Où la rencontrer ? : De préférence dans le 11e ou le 17e arrondissement de Paris, en début ou fin de journée. « Contactez-moi par mail ou via Linkedin. Je n'ai pas de Facebook pro. Et je fréquente les événements de Croissance Plus et de Cosmed, l'association des PME de la filière cosmétique, dont je suis membre. »

Comment l'aborder ? : Montrez que votre prise de contact est réfléchie. « Introduisez un minimum votre demande, et dites-moi comment je peux vous aider. N'hésitez pas à me relancer : insister est un signe de motivation. Mais sachez aussi respecter le "non". »
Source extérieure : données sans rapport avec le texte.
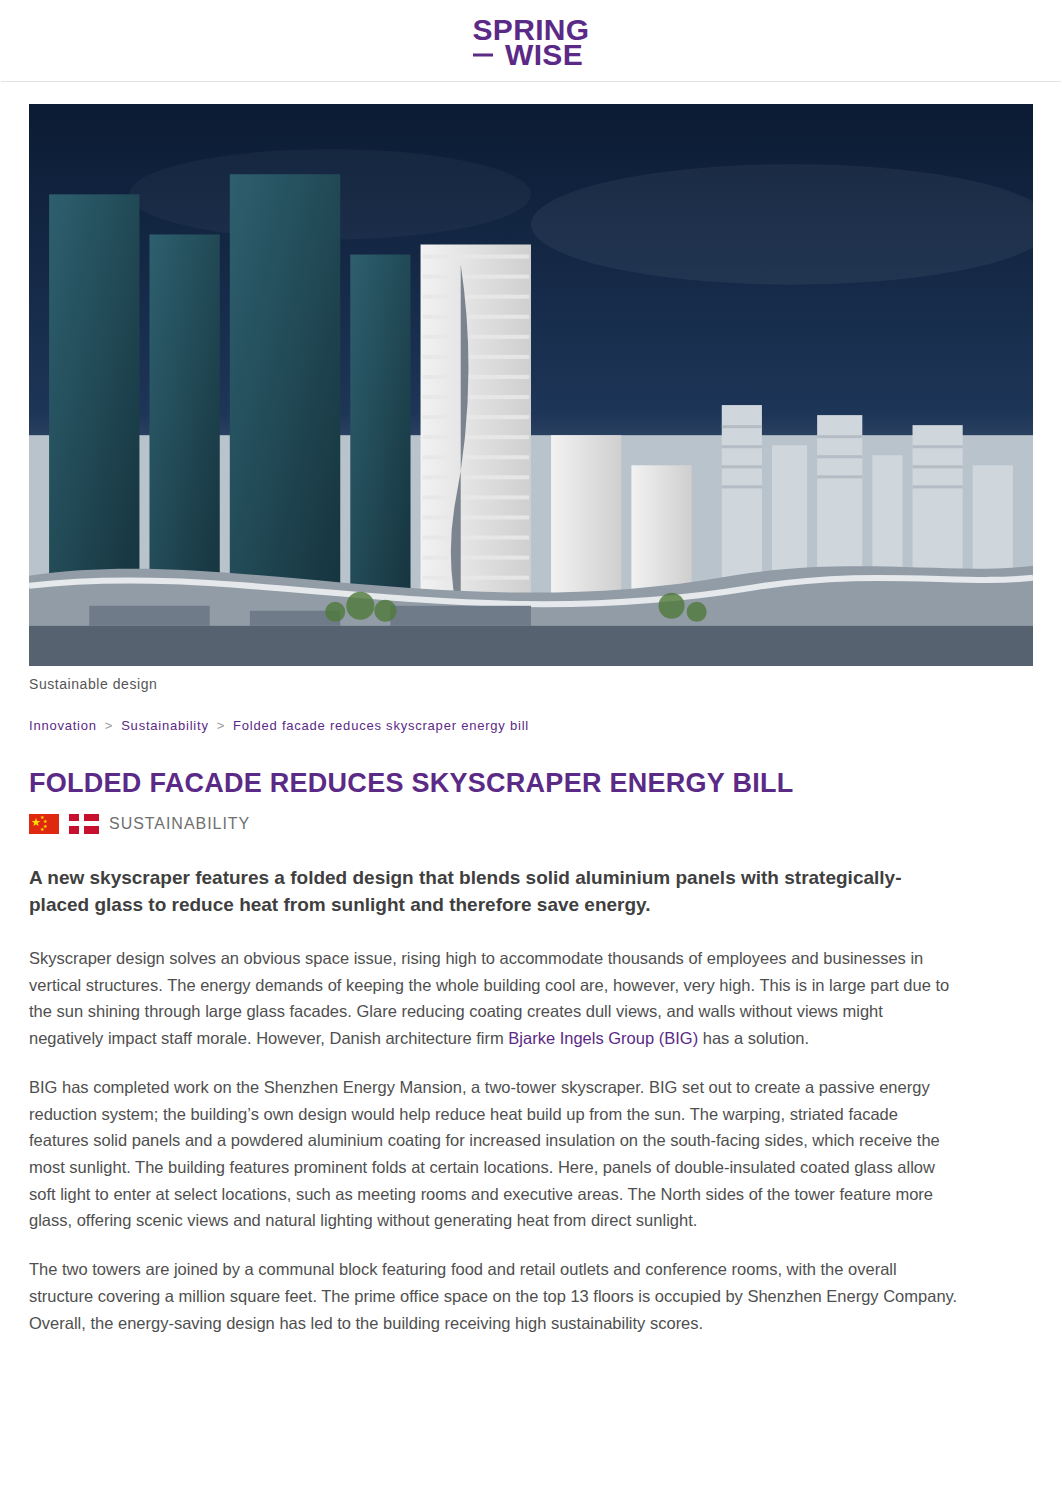SPRING WISE
Sustainable design
Innovation>Sustainability>Folded facade reduces skyscraper energy bill
Folded facade reduces skyscraper energy bill
★ ★ ★ ★ ★ Sustainability
A new skyscraper features a folded design that blends solid aluminium panels with strategically-placed glass to reduce heat from sunlight and therefore save energy.
Skyscraper design solves an obvious space issue, rising high to accommodate thousands of employees and businesses in vertical structures. The energy demands of keeping the whole building cool are, however, very high. This is in large part due to the sun shining through large glass facades. Glare reducing coating creates dull views, and walls without views might negatively impact staff morale. However, Danish architecture firm Bjarke Ingels Group (BIG) has a solution.
BIG has completed work on the Shenzhen Energy Mansion, a two-tower skyscraper. BIG set out to create a passive energy reduction system; the building’s own design would help reduce heat build up from the sun. The warping, striated facade features solid panels and a powdered aluminium coating for increased insulation on the south-facing sides, which receive the most sunlight. The building features prominent folds at certain locations. Here, panels of double-insulated coated glass allow soft light to enter at select locations, such as meeting rooms and executive areas. The North sides of the tower feature more glass, offering scenic views and natural lighting without generating heat from direct sunlight.
The two towers are joined by a communal block featuring food and retail outlets and conference rooms, with the overall structure covering a million square feet. The prime office space on the top 13 floors is occupied by Shenzhen Energy Company. Overall, the energy-saving design has led to the building receiving high sustainability scores.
À éviter ! : Les postures. « Pour entrer en relation, il faut dépasser les faux-semblants. Je vois tout de suite si mon interlocuteur est sincère. Je rends ce qu'on me donne. »


TIMELINE

  • Février 1983 Naissance à Bordeaux.
  • 1999 S'expatrie en Australie, avec sa mère.
  • 2008 Stagiaire chez BNP Paribas, Extrême et SFR.
  • Décembre 2009 Création de Dermance.
  • 2009-2010 Intègre l'incubateur HEC
  • Juillet 2014 Boucle une deuxième levée de fonds, de 800 000 euros.
  • 2016 Réplique son business model à l'international.